Book review: Lady Ruth Constance Chapelstone and the Clockwork Suitor, by L.C. Mawson
Lady Ruth Constance Chapelstone and the Clockwork Suitor is a work of young adult fiction, at just over one hundred pages, set in the Victorian era and written to introduce a long-running character for a greater series. It is firmly part of the antique yet gorgeous steampunk tradition, nuts and bolts, steam and empire, yet it additionally addresses a cultural wrangle of old — the emancipation of women. The protagonist is a capable yet humble aristocratic woman in a man’s world, trying to apply her mind to engineering problems and simultaneously working her delicate fingers through the seam to get around the social straightjacket she was born into. Just imagine someone nowadays saying “You are of an age to get married. You must get married because that’s the only thing you are on Earth to do. Oh, and see to the laundry”. I’ve got a better idea. Bog right off.

> DATASET ENTRIES
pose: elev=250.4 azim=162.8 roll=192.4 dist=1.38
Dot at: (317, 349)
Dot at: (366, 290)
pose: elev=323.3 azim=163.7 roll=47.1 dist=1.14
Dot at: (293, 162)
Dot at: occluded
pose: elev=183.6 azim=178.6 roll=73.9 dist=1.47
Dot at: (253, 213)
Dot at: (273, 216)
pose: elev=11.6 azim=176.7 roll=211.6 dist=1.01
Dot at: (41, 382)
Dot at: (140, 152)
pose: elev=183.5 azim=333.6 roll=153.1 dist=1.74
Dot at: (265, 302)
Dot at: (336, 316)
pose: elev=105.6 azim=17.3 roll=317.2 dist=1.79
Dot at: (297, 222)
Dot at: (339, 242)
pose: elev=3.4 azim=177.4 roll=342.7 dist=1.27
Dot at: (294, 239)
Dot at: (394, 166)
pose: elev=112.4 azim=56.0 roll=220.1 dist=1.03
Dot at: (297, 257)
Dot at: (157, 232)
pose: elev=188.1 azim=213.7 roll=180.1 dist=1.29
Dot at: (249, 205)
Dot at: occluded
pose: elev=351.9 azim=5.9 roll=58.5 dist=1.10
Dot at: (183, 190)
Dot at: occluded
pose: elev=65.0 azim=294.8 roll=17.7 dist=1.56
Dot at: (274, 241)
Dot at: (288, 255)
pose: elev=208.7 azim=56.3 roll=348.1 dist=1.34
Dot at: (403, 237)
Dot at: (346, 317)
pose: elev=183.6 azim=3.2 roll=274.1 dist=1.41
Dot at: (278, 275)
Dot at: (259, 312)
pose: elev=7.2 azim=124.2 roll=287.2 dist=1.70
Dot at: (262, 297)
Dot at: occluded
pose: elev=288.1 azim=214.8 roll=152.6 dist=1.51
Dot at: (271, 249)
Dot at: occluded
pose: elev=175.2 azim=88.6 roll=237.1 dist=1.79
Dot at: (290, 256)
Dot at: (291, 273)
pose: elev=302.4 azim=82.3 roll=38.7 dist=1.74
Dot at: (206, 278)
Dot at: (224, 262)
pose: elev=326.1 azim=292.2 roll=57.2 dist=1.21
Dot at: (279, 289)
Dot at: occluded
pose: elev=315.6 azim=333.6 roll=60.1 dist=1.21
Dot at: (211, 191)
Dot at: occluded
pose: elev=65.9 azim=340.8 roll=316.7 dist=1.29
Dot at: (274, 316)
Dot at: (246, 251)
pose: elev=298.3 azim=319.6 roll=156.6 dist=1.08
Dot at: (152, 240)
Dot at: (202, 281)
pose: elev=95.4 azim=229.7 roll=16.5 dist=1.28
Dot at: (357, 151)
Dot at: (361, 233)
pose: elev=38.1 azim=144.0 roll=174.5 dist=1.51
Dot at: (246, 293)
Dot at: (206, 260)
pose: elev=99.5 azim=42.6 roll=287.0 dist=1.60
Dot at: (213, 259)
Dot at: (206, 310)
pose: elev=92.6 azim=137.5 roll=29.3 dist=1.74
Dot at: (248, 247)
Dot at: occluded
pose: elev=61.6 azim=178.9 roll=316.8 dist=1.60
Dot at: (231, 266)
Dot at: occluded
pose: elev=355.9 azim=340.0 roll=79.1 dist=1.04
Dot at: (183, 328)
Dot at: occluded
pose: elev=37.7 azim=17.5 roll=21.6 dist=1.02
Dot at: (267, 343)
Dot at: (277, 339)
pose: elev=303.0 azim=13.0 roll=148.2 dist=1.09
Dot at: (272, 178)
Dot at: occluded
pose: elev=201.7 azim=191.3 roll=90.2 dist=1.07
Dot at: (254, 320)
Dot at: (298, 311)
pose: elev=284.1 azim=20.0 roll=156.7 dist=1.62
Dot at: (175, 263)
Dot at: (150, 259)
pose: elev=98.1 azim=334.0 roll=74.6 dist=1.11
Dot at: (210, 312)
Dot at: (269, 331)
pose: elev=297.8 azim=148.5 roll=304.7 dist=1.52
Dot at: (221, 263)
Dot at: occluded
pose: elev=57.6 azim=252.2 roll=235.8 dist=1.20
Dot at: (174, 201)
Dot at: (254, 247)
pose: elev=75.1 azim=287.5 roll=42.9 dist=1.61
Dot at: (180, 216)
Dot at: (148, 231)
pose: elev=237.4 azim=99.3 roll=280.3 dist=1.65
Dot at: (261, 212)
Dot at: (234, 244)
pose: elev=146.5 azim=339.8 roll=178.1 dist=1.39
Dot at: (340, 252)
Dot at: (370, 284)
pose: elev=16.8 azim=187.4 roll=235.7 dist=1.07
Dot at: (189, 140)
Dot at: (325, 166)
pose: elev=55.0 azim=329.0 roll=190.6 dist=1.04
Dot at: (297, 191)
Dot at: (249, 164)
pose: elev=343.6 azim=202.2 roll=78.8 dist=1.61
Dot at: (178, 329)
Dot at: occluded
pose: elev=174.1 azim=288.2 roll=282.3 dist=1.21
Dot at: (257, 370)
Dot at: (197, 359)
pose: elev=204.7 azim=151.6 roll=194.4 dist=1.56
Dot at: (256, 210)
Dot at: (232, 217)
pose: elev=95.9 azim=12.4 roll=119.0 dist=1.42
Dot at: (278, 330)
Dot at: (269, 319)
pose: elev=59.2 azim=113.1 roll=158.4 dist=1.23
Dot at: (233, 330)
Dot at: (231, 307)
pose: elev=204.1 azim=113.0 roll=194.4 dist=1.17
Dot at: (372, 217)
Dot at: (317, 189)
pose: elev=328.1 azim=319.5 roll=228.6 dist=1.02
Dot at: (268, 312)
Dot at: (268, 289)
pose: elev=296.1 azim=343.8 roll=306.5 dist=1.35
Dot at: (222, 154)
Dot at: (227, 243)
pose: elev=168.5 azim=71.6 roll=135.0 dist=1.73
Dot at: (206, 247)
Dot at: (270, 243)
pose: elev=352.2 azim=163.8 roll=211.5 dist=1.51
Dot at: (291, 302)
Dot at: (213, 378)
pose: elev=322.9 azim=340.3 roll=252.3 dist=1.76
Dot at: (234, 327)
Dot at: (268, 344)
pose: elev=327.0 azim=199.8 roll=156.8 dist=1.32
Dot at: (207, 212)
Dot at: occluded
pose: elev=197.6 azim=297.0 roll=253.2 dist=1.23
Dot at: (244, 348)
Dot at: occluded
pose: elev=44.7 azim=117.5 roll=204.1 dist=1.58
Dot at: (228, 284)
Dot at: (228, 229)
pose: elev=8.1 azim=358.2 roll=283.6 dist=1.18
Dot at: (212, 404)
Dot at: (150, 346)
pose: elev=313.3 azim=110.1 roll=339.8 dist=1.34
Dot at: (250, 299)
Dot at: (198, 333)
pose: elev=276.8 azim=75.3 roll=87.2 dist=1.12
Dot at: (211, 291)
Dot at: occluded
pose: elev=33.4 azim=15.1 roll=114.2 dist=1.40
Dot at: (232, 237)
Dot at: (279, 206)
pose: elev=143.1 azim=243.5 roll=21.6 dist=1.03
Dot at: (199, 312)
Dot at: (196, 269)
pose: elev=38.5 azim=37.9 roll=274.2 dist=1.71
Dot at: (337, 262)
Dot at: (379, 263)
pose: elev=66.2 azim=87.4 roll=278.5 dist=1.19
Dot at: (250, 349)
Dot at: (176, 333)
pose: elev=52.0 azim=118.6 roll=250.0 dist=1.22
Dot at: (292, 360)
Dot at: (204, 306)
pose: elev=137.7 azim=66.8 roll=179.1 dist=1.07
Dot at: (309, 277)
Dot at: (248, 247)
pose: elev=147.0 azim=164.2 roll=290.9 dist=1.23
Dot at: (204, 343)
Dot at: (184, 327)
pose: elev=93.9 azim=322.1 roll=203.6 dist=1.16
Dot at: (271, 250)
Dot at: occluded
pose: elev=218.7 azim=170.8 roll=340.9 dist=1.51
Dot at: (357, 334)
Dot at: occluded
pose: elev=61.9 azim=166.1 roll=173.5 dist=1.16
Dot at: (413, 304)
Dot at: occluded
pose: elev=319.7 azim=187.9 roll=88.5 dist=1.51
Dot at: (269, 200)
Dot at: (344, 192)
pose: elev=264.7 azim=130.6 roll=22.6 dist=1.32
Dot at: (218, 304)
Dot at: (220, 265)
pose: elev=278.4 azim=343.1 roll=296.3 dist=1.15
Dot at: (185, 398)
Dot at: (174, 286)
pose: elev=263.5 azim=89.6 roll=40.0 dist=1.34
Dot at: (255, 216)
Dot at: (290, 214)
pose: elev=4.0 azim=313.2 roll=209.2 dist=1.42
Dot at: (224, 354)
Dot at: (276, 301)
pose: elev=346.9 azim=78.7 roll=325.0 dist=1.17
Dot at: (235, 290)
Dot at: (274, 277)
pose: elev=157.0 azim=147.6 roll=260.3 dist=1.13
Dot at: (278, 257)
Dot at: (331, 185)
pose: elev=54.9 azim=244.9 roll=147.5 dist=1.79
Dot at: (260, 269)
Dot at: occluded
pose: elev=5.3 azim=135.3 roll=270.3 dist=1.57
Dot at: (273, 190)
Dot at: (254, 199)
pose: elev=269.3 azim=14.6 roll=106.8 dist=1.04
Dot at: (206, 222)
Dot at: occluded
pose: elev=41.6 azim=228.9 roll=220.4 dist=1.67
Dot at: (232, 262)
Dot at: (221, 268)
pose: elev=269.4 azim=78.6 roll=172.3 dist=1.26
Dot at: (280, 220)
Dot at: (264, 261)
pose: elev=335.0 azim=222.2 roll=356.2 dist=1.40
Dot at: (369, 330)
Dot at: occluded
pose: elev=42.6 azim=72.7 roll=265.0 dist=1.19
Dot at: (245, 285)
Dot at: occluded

> WORK TO BE COMPLETED
Copy the book review of the Lady Ruth Constance Chapelstone novel word for word, in full. The lines come from a different source than the book review.

> COMPLETED EXERCISE
Book review: Lady Ruth Constance Chapelstone and the Clockwork Suitor, by L.C. Mawson
Lady Ruth Constance Chapelstone and the Clockwork Suitor is a work of young adult fiction, at just over one hundred pages, set in the Victorian era and written to introduce a long-running character for a greater series. It is firmly part of the antique yet gorgeous steampunk tradition, nuts and bolts, steam and empire, yet it additionally addresses a cultural wrangle of old — the emancipation of women. The protagonist is a capable yet humble aristocratic woman in a man’s world, trying to apply her mind to engineering problems and simultaneously working her delicate fingers through the seam to get around the social straightjacket she was born into. Just imagine someone nowadays saying “You are of an age to get married. You must get married because that’s the only thing you are on Earth to do. Oh, and see to the laundry”. I’ve got a better idea. Bog right off.